Research

Pressure-Test a Strategy Deck Before You Present

Find the holes a skeptical exec will poke — before they do it in the room.

Tools you'll use
ClaudeGoogle Drive
45 minMediumProductUpdated Jun 2026
The gist

The worst place to discover the hole in your argument is live, in front of the exec who found it. This runs your deck through a skeptical reviewer first: Claude attacks the logic, the numbers, and the unstated assumptions, then you walk in already holding the answers. The deck doesn't get prettier — it gets harder to kill.

Who this is for

Anyone presenting a strategy, roadmap, or investment case to a skeptical audience — leadership reviews, board prep, cross-functional buy-in.

What you'll need

  • Your deck (export to PDF, or paste the content/speaker notes).
  • Claude and a Google Drive folder for the deck + your prep notes.
The workflow

Feed it the argument, not just slides · 10 min

A deck is a visual aid; the argument lives in the narrative. Write out, in a few sentences, the actual claim you're making and the decision you want. Paste that plus the slide content into Claude.

Have it attack · 20 min

red-team prompt
You're a sharp, skeptical executive reviewing this strategy before I present. Your job is to find where it breaks.
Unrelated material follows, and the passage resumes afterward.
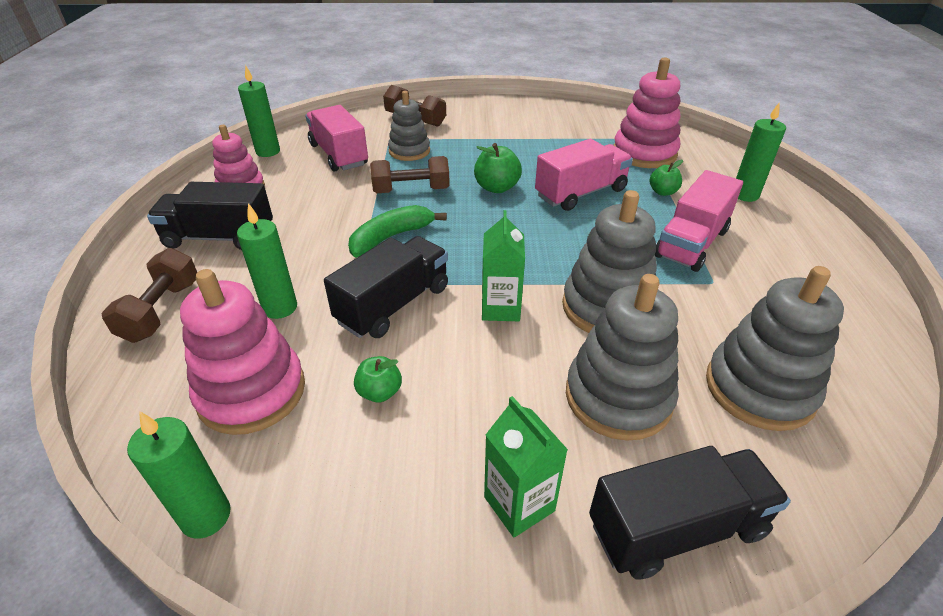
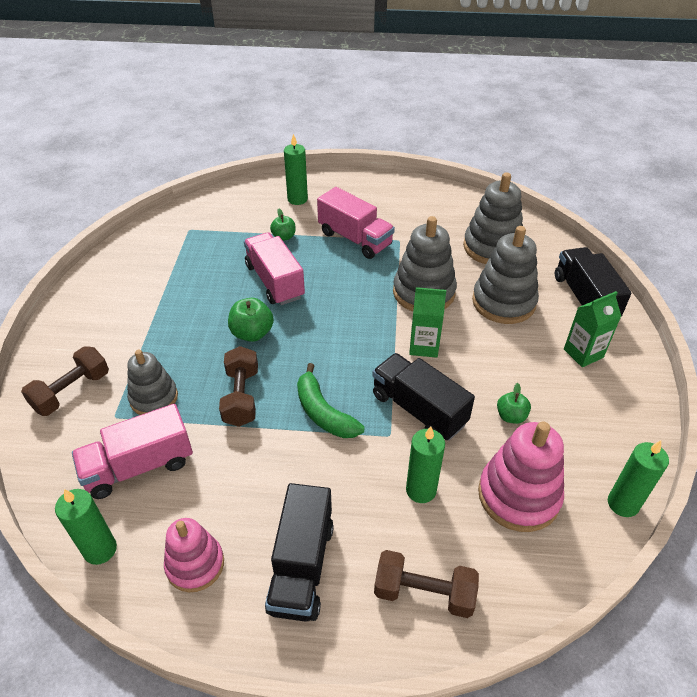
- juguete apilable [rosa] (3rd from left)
1. State my core argument back in one sentence so I know you've got it.
2. Attack it: the 5 hardest questions you'd ask, ranked by how damaging an unprepared answer would be.
3. For each, name what's actually weak — a number that doesn't hold up, an assumption I never stated, a missing alternative, a second-order risk.
4. Flag any place I'm presenting an opinion as a fact.
5. Tell me the one slide a skeptic would attack first.

Be adversarial but fair. Don't soften it.

The argument and slides:
[paste]

Push it — "what else," "be harsher," "what would a competitor say." The questions that make you wince are the ones to prep.

Prep answers and patch the deck · 15 min

For each hard question, draft your real answer (ask Claude to help where you're thin). Some answers belong on a slide; most belong in your back pocket as an appendix or a confident verbal response. Fix the one slide a skeptic attacks first. Now you're ready.

Where people trip up

Confusing prettier with stronger. Polishing slides feels productive and changes nothing about whether the argument survives scrutiny. Fix the logic first.

Only prepping the easy questions. You already have answers to those. Spend your prep on the ones that made you wince.

Cramming every rebuttal onto slides. A defensive deck reads as defensive. Keep answers in an appendix or your head; the main deck stays clean.

Do this next

  1. Do a live dry-run with the hard questions in hand — saying the answers out loud is the real test.
  2. Build an appendix of the rebuttals and supporting data; reference it only if pushed.
  3. Note which question actually came up. Feed it back into the prompt to sharpen your next review.